Конечно, вся операция сорвалась: мы доставили пополнение слишком поздно — наши на этом участке отступили с большими потерями, часть фронтовой линии была оголена. И, разумеется, начальник колонны, то есть я, был обвинён в должностном преступлении, и комиссия особого отдела и политуправления приговорила его, то есть меня, к расстрелу. Однако… Представ перед этой комиссией, я, как во сне, лепетал какие-то оправдания и почти случайно — я и думать забыл про него — вытащил из кармана скомканный маршрутный листок с неясной отметкой о прибытии в тот злосчастный резервный полк. Бумагу долго изучали и, в конце концов, я был реабилитирован. А командира того полка, как мы потом рассказывали, судили и расстреляли. (Стрелять у нас любили часто. Реабилитировать — редко…)
Да, повезло мне тогда, и вообще, можно сказать, везло. Не убило за все годы войны — только ногу осколком на излёте задело; не расстреляли тогда под Георгиевском и не отдали под трибунал позднее в Германии, вскоре после окончания войны — за то, что угнал немецкую корову для прокорма бойцов моей роты, когда мясо было исключено из нашего рациона. Что ещё? Не заразился дурной болезнью в поселке Михайловка, хотя доброхоты клятвенно уверяли, что это неизбежно, — потому как она (то есть, девушка) известная «немецкая подстилка»… Ну, а также не привлекли меня после войны к ответственности за хранение трофейного оружия (оно упокоилось на дне Патриарших прудов в Москве); за антисоветские анекдоты, за частичный «космополитизм»… за несогласие с генеральной линией… И за многое ещё…
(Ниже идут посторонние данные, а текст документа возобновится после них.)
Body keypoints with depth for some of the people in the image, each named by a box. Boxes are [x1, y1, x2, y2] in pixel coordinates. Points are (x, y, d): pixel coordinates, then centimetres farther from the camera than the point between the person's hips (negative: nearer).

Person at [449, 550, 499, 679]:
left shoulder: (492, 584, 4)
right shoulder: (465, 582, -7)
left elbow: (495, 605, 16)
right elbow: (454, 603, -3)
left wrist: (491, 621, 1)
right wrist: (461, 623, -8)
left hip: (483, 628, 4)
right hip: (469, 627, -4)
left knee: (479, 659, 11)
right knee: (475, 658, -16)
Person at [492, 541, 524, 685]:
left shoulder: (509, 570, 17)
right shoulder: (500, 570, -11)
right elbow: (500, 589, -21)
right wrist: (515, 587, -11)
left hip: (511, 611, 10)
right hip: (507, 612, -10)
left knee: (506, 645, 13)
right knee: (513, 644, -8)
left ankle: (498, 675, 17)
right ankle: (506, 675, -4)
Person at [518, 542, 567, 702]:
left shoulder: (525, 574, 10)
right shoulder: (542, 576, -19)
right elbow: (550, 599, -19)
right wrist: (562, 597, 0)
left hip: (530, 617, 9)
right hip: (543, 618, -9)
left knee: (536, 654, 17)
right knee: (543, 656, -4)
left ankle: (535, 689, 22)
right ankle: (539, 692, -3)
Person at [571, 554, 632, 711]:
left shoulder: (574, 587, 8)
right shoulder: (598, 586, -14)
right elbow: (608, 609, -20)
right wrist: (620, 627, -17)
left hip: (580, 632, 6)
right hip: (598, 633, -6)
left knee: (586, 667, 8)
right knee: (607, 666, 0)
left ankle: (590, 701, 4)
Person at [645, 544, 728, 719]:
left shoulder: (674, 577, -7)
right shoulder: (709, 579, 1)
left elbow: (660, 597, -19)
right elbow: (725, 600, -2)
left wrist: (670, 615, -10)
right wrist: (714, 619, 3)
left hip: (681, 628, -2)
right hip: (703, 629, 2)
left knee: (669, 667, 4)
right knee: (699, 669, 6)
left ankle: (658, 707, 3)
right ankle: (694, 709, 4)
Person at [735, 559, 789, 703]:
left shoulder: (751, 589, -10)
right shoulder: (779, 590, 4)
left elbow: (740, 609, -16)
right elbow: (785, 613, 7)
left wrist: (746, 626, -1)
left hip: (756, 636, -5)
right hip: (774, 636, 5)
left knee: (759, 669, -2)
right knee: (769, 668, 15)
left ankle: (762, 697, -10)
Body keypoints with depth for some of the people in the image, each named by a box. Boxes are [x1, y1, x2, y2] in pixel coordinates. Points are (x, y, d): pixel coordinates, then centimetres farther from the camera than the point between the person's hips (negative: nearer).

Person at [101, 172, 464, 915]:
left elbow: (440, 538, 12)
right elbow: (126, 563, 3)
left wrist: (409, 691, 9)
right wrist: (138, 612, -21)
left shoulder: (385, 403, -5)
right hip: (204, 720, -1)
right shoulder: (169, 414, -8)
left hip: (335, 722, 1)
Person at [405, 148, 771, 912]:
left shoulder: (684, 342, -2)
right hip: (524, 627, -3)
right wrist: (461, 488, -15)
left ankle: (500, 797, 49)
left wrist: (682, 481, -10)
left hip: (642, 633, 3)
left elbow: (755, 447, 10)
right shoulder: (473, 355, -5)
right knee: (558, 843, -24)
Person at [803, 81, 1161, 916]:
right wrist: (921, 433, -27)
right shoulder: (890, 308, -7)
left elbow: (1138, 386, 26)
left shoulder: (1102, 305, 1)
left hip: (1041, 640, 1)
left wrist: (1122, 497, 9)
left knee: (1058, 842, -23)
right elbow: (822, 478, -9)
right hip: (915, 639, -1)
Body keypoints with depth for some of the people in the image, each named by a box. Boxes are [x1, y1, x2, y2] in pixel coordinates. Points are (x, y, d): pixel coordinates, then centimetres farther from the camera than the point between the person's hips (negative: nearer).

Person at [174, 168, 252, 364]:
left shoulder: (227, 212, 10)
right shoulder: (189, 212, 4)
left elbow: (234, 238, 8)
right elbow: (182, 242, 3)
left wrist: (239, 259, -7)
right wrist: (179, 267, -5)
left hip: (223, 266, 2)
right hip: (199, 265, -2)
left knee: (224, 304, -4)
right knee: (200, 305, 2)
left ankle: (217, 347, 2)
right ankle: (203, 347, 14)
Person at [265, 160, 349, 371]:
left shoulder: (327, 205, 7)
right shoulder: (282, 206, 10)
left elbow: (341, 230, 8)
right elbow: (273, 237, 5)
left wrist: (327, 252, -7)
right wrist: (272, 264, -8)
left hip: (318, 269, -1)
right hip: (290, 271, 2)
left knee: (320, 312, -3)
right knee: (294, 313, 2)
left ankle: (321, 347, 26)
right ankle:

Эти, и некоторые другие, картины промелькнули у меня в голове после просьбы Вовки рассказать что-нибудь о войне. Но я так ничего и не рассказал. И не потому, что иные эпизоды не подходили для него с педагогической точки зрения — выбрать из чего было, — но просто не хотелось. Не получился из меня этакий бывалый вояка, охотно отвечающий на слова: «Скажи-ка, дядя, ведь недаром…» «Дядя» был тогда (да и теперь тоже) не из завзятых летописцев, охотно повествующих о героических военных буднях, о победах и заслуженных наградах. Не вышло из меня такого — ни сразу после войны, ни спустя десятки лет после её окончания. И если вспоминаю о ней теперь, лезут в голову не победы, о которых прожужжали все уши и которым, конечно, честь и хвала, но, в большей степени и чаще, вспоминается цена этих побед, а также подоплёка поражений и не дают покоя молчаливые цифры, страшные и в абсолютном и в относительном своём выражении. (В сравнении, хотя бы, с цифрами потерь противника. О союзниках уж не говорю.)